History
- Name: Avenue Star
- Port of registry: Liberia
- Launched: 1 August 2007
- Completed: 2008
- Identification: IMO number: 9476068; MMSI number: 256908000; Callsign: 9HFI9;

General characteristics
- Tonnage: 17,200 dwt 10,965 gt 6,106 nt
- Length: 152m
- Beam: 21m
- Draft: 8.48m
- Depth: 12.45m
- Ice class: B
- Propulsion: PIELSTICK Type 8PC2-5L
- Speed: 12.5 knots (23.2 km/h)

= MV Avenue Star =

Cargo ship

MV Avenue Star is Liberian-flagged a 17,200 dwt bulk cargo ship built in 2008.

According to a statement from the United States Attorney for the Middle District of Florida, Yavuz Mogultay was serving on board Avenue Star as the ship's engineer when he used bypass hoses to shortcut the vessel's pollution prevention equipment and discharge oil waste from the engine room.

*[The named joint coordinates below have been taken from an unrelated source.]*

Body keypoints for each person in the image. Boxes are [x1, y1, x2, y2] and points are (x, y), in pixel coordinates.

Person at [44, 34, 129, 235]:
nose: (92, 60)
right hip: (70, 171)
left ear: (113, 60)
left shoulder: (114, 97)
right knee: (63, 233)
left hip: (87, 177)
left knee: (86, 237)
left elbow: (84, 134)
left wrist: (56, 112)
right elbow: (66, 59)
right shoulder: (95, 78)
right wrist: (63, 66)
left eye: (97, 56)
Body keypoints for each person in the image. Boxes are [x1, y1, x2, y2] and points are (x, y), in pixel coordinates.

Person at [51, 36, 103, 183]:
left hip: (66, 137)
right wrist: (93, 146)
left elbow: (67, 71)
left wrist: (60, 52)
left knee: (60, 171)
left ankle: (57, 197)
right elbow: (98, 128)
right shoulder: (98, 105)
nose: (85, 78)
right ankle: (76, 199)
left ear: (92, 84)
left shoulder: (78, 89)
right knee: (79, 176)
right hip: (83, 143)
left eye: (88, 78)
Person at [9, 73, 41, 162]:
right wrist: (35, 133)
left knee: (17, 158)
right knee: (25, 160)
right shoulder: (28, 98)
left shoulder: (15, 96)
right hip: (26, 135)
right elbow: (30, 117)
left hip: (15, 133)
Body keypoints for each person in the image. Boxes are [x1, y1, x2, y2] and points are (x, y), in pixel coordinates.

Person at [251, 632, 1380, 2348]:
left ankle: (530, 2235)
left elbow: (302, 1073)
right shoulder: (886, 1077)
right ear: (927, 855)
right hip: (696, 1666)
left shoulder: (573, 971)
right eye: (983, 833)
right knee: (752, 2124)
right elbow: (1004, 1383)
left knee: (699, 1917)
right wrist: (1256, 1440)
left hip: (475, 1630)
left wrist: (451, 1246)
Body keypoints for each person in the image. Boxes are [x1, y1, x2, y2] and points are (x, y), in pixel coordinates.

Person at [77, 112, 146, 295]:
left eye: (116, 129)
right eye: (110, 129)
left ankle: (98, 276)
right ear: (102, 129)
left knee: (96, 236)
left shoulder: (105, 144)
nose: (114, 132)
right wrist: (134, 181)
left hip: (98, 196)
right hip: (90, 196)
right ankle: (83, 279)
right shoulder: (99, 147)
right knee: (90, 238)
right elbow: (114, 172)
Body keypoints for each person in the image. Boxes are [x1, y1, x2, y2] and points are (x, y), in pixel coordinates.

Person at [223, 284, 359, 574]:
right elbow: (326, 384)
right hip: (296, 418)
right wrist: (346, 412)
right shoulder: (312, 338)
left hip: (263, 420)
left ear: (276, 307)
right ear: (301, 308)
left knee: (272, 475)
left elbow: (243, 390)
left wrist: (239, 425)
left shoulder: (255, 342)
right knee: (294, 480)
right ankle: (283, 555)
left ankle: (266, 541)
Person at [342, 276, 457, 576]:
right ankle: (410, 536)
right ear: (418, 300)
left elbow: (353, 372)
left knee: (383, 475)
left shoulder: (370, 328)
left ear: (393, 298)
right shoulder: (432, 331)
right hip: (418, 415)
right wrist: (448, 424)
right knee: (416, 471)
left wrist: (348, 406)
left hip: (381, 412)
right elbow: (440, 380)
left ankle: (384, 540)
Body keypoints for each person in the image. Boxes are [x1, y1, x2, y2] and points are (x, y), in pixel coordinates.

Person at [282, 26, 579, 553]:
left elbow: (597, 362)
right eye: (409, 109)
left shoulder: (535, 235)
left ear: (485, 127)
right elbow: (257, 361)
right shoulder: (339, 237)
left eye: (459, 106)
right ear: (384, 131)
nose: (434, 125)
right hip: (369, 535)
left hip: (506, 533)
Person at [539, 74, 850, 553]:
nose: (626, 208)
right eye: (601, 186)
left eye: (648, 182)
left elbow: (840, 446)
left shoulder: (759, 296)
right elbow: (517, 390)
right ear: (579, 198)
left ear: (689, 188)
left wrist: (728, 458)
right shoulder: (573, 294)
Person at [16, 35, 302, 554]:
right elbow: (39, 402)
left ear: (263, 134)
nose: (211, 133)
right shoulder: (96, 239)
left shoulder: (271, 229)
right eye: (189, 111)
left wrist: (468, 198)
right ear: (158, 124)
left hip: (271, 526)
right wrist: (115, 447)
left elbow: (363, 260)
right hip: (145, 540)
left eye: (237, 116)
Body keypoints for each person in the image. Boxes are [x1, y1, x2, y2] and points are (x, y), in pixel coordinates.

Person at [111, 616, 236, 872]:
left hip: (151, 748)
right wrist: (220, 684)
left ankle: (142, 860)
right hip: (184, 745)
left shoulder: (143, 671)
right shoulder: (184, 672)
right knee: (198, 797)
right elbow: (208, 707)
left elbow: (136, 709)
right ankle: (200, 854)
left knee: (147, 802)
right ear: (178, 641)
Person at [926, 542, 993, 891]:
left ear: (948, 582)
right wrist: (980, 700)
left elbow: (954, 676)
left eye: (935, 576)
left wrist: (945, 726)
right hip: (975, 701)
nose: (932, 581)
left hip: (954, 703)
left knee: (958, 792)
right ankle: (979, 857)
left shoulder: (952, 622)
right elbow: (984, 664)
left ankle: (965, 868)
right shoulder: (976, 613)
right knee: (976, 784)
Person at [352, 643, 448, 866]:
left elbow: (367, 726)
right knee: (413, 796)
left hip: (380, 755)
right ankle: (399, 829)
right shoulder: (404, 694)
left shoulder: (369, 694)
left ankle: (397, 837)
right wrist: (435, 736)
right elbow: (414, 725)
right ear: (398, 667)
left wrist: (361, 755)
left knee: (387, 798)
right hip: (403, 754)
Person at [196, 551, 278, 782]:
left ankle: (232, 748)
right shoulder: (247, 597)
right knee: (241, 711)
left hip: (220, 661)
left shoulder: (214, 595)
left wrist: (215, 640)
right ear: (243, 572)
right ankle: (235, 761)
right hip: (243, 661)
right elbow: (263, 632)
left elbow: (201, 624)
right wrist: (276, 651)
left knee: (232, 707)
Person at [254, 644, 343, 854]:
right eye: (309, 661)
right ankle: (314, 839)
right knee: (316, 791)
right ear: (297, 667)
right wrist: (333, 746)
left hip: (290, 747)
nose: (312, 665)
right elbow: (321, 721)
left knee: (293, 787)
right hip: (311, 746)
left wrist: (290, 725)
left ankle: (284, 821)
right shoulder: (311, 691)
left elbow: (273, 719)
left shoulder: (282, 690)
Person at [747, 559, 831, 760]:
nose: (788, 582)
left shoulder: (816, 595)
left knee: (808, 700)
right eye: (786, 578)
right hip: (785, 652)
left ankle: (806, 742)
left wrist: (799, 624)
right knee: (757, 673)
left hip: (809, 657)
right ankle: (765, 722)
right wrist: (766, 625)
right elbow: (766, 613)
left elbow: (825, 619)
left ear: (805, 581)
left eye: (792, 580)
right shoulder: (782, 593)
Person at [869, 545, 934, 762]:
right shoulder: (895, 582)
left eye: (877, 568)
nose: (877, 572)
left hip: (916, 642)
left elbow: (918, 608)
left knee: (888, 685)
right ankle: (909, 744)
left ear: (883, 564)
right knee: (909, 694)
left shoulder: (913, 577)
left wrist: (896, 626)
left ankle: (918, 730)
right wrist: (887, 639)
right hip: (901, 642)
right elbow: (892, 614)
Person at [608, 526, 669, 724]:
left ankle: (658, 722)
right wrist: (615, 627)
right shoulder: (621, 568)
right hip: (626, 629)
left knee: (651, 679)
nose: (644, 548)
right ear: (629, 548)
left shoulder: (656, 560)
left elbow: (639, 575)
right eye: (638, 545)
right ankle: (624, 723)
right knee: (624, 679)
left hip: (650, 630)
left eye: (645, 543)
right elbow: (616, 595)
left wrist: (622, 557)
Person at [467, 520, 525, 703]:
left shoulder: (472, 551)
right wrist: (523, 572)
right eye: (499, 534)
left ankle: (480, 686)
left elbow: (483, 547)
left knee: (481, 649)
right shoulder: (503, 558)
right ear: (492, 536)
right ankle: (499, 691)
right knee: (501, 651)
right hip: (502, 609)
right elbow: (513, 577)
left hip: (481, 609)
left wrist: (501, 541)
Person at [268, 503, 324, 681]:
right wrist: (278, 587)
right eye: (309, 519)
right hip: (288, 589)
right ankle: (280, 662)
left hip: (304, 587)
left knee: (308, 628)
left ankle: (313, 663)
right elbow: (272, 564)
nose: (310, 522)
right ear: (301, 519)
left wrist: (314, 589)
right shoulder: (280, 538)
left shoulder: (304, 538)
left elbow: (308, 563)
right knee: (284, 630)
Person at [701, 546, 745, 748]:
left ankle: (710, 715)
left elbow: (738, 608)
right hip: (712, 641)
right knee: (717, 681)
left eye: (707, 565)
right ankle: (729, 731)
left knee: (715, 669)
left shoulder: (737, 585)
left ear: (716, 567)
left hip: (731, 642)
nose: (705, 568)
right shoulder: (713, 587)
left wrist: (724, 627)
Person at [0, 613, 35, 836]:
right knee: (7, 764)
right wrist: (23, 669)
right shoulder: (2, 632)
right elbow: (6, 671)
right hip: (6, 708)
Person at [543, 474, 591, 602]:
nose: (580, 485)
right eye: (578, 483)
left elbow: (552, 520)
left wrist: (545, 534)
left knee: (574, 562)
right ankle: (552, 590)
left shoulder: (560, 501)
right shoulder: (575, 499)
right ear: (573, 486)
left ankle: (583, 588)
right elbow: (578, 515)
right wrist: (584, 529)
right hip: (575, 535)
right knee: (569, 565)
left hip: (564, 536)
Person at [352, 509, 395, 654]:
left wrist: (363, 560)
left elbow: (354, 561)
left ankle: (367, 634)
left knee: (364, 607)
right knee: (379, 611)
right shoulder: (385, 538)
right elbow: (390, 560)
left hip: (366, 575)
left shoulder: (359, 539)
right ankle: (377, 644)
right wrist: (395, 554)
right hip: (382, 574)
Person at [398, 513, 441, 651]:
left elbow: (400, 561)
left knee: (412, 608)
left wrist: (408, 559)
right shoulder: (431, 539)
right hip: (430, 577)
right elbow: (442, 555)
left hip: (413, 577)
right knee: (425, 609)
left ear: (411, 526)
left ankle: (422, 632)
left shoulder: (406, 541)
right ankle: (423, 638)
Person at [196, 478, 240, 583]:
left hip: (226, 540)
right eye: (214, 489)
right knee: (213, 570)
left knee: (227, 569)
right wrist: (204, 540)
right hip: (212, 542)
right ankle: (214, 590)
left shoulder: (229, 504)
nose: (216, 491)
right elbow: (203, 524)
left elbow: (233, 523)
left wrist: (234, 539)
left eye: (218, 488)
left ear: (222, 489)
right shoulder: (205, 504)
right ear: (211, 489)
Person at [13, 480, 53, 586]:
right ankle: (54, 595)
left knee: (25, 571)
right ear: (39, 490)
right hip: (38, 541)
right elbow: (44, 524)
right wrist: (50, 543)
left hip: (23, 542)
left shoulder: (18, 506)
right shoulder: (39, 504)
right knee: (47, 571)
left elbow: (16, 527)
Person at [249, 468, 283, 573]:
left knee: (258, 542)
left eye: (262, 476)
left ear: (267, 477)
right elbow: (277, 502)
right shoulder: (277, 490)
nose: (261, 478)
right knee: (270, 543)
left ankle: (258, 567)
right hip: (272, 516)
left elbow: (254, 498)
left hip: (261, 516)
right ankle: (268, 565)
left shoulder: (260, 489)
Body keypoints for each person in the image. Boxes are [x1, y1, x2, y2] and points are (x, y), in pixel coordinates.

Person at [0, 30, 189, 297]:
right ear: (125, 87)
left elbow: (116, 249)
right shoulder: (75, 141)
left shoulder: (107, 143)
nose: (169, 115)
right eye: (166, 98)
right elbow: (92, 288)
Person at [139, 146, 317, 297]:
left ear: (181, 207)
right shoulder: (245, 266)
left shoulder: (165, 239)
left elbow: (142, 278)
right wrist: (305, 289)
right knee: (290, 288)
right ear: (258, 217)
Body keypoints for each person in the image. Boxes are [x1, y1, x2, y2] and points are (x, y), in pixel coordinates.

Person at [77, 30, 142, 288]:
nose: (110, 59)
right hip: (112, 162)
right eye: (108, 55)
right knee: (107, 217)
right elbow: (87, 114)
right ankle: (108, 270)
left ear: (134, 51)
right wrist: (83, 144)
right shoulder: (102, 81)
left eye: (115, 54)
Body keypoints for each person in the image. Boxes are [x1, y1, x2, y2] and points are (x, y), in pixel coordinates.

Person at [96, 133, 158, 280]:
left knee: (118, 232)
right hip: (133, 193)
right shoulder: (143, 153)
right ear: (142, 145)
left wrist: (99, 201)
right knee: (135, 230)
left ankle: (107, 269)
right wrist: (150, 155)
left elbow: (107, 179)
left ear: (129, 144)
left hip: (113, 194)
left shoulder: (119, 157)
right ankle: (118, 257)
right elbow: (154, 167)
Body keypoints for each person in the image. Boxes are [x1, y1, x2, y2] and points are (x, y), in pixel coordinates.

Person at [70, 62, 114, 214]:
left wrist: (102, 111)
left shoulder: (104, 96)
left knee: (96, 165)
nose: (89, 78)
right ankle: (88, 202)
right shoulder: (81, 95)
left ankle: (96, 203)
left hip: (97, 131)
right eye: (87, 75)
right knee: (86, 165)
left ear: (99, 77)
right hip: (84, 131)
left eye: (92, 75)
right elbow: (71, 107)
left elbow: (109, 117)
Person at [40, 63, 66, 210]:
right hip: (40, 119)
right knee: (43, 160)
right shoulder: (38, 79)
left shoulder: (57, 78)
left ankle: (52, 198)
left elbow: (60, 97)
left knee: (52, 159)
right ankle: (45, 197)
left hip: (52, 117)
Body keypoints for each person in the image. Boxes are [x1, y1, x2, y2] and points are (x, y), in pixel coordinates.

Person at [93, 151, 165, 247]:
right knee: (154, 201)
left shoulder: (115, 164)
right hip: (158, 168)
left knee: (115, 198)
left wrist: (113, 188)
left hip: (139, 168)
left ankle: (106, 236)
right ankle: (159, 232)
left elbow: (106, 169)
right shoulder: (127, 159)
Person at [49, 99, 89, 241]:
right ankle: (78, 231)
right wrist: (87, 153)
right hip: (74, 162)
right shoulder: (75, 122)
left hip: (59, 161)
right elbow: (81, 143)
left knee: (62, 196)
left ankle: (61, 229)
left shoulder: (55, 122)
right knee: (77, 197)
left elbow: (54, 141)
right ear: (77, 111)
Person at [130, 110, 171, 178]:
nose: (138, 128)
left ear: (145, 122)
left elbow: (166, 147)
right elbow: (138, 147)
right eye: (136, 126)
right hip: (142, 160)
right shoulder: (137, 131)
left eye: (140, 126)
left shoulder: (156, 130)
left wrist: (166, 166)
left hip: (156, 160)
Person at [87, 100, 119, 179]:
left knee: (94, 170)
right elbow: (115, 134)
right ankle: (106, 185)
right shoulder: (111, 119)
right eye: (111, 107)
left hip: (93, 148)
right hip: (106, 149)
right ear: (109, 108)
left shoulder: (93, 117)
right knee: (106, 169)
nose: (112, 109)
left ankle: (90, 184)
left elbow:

The United States Coast Guard discovered the oil in the ship's ballast water tank upon inspecting the vessel on October 21, 2009, at the Port of Tampa. On July 23, 2010, Mogultay pleaded guilty to the charges of failing to record the discharges properly. He was later sentenced to 60 months probation.